- Excerpt to read:
┏━━
Changes affecting financial promotions for High Net Worth Individuals and Sophisticated Investors: what you need to know | Corporate and Commercial Law Blog | Kingsley Napley | Independent Law Firm of the Year 2022 (2024)

As of 31 January 2024, significant changes are set to take effect in the certification process for high net worth individuals (HNWI) and sophisticated investors.

These amendments, extending across England, Wales, Scotland, and Northern Ireland, will impact the financial promotions landscape, requiring individuals and firms to adapt to the new rules.

Financial Promotions – An Overview:

Under the Financial Services and Markets Act 2000 (FSMA), a financial promotion refers to any communication made in the course of business that contains an invitation or inducement to engage in investment activity. This can include a wide range of communications such as advertisem*nts, brochures, websites, and other forms of promotional material.

The Financial Promotion Restriction, as outlined in FSMA, makes it a criminal offence for firms that are not authorised under FSMA to make financial promotions, unless certain conditions are met. The two primary conditions are:

  • Approval by an Authorised Firm: The content of the financial promotion must be approved by a firm that is authorised by the Financial Conduct Authority (FCA). This means that an authorised entity must review and approve the promotional material before it is disseminated.

  • Reliance on Exemptions: The firm making the financial promotion may rely on exemptions outlined in the Financial Services and Markets Act 2000 (Financial Promotion) Order 2005 (FPO). Exemptions provide certain categories of communications that are not subject to the full restrictions, making them legally permissible.

Many companies and funds rely on exemptions when promoting the sale of shares to two distinct groups: HNWI and sophisticated investors. Under the exemptions, HNWI are expected to be adequately wealthy, making them capable of withstanding potential investment losses. On the other hand, sophisticated investors are presumed to have sufficient experience to understand the risks associated with the investment. Importantly, individuals falling into either category can self-certify their eligibility for these exemptions, streamlining the process.
┗━━
- Given entries:
┏━━
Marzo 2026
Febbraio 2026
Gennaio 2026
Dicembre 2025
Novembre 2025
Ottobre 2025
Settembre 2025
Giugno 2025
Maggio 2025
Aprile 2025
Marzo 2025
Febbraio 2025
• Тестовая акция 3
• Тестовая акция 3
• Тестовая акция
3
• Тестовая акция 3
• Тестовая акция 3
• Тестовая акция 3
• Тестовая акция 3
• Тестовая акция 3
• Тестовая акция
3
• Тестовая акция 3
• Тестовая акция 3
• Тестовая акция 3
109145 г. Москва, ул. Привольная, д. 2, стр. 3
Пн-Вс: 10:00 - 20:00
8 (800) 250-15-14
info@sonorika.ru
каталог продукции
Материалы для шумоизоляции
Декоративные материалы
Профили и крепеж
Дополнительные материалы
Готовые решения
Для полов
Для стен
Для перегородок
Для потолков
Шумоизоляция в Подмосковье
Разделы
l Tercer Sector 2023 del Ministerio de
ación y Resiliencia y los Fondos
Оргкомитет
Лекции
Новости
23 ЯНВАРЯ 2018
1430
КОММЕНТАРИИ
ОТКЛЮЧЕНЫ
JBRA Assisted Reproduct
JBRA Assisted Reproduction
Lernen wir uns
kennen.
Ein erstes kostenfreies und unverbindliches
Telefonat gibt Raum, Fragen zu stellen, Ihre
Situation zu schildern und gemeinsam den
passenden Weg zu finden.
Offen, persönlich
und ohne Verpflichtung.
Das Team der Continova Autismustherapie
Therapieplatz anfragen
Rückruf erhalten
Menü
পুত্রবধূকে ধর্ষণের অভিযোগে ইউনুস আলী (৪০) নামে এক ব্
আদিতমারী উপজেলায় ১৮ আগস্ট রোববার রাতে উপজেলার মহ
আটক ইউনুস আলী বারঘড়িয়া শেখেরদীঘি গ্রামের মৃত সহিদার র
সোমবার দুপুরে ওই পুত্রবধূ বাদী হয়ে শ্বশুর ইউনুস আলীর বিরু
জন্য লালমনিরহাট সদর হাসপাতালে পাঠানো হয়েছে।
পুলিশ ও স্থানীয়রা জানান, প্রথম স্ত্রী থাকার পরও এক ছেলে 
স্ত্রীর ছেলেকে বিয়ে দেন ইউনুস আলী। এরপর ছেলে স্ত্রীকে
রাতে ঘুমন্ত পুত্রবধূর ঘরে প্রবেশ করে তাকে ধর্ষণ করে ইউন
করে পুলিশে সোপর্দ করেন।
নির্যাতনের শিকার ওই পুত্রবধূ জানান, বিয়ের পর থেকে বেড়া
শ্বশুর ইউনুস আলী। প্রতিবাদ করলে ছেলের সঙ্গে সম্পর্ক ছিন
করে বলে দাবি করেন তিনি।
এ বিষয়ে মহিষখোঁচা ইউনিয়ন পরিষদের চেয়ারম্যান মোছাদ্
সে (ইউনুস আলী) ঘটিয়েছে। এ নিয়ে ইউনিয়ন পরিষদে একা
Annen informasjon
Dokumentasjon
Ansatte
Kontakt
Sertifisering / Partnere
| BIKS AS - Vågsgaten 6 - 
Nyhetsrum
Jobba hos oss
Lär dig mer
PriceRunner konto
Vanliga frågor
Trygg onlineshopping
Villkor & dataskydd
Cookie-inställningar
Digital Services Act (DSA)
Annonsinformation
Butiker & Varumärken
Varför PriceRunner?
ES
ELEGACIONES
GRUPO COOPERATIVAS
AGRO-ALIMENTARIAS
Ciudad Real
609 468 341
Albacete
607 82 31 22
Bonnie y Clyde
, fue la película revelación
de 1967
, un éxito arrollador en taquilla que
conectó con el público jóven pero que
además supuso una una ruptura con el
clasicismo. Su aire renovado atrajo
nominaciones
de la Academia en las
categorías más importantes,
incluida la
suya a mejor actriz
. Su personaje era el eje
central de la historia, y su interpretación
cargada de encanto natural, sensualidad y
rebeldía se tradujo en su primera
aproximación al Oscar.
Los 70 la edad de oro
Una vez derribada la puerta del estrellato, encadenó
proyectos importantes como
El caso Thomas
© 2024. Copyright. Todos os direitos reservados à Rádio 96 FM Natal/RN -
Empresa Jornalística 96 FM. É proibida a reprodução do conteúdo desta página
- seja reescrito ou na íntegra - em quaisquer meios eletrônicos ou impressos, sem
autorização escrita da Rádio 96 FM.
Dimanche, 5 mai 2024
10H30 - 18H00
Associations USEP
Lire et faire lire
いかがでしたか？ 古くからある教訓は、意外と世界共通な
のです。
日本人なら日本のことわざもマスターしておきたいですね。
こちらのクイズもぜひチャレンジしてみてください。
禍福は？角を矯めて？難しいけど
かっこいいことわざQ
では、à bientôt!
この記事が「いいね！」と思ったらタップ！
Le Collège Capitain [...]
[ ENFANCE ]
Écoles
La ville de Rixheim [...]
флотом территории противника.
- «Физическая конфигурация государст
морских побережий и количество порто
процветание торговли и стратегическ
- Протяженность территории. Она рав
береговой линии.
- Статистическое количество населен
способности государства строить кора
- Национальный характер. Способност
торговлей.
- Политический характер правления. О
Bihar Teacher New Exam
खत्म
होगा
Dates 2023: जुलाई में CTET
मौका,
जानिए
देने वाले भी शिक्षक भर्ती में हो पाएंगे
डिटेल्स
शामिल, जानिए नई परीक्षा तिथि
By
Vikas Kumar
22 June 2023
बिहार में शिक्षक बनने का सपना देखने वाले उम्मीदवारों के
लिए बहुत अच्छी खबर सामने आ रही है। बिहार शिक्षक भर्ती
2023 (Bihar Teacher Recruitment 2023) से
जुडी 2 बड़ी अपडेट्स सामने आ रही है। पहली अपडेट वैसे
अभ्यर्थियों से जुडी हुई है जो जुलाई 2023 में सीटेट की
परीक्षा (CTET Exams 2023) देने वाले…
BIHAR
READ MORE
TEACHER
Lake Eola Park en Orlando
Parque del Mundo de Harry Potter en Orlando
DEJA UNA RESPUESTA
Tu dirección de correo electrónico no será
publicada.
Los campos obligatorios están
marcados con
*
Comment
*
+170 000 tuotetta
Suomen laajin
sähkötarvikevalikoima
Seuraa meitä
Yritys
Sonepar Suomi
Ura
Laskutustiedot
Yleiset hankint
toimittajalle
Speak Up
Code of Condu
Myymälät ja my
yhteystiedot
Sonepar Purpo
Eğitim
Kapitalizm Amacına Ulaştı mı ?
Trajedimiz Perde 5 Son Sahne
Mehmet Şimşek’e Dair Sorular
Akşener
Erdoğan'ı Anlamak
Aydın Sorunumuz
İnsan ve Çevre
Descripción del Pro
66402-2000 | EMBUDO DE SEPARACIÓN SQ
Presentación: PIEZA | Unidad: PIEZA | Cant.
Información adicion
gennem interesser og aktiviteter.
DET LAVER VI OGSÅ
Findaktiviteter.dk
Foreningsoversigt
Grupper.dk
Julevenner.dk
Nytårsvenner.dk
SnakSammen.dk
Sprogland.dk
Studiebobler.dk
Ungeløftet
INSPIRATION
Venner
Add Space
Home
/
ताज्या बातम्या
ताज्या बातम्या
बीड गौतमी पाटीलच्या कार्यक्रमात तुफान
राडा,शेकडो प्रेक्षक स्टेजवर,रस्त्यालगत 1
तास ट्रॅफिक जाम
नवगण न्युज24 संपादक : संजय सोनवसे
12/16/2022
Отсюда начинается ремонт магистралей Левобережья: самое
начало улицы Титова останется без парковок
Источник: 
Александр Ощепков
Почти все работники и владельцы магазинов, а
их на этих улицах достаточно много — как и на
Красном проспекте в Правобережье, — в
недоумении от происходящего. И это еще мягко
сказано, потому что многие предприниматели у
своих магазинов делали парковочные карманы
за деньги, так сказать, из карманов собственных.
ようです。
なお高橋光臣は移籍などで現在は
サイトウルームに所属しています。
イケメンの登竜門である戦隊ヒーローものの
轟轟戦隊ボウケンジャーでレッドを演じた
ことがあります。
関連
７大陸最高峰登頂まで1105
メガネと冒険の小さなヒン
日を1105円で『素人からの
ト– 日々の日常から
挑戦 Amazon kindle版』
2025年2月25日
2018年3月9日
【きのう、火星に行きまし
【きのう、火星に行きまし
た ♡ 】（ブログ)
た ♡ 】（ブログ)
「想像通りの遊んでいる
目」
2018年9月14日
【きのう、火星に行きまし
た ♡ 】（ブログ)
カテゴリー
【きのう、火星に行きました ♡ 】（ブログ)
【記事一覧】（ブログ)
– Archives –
┗━━
- Directive A:
In the article on financial promotion changes, what date do the new certification rules take effect?
- Directive B:
Write the next part of the article on financial promotion changes, picking up after its final paragraph about self-certification.

- Exercise answer A:
31 January 2024.

- Exercise answer B:
Key Changes and Reforms:

The changes arise from the need to address concerns related to the misuse of exemptions for HNWI and sophisticated investors, which have remained unchanged since 2005. The Government, as part of a broader financial promotions regime reform, aims to adapt to significant economic, social, and technological changes, ensuring the effectiveness of existing exemptions and preventing inappropriate marketing of products to retail investors.

The amendments redefine the criteria for certifying HNWI and self-certified sophisticated investors. Notably, the certification forms will undergo revisions, introducing more stringent requirements for individuals to classify themselves as eligible for these exemptions.

The key changes to note are:

  1. Eligibility Thresholds: The financial eligibility thresholds to rely on the HNWI exemption are increasing to require the individual to have an income of at least £170,000 and net assets of at least £430,000 throughout the last financial year (the figures currently being £100,000 and £250,000 respectively).

  2. Sophisticated Investor Criteria: The criteria to rely on the sophisticated investor exemption is also being amended. Amendments include:

  • the removal of the requirement for the investor to have made more than one investment in an unlisted company in the last two years.

  • An increase to the amount of turnover by a company which the individual is a director of from £1 million to £1.6 million.

  1. Information Disclosure: Businesses will be required to provide detailed information about themselves in communications using exemptions, including company address, contact information, and registration details.

  2. Certification Title Update: Given under the new regime third-party certification will no longer be a requirement, the title of the “certified HNWI” exemption will be updated to remove reference to the word “certified”.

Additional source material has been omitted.